[Stored records]
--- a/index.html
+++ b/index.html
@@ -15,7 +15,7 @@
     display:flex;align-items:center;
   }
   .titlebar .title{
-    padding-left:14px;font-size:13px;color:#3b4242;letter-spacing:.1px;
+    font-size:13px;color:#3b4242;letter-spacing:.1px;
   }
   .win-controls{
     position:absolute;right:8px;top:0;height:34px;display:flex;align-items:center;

* * *

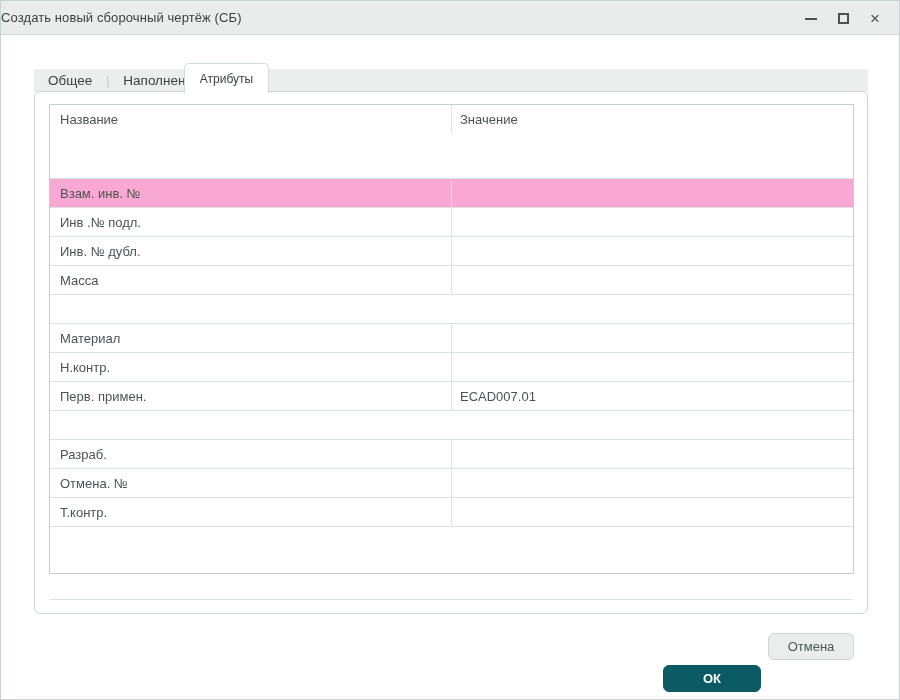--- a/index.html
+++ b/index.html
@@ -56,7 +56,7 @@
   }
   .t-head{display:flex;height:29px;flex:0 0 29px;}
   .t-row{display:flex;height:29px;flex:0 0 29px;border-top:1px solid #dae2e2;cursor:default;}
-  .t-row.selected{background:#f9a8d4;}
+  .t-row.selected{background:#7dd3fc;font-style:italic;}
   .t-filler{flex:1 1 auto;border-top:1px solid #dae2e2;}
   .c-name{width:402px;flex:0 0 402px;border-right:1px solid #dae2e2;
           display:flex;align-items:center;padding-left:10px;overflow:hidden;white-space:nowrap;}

_DESCRIPTION OF THE TASK_: Scan each line of the entries above for the word "align" and report how many lines contain it, with nothing else.

_SOLUTION_: 3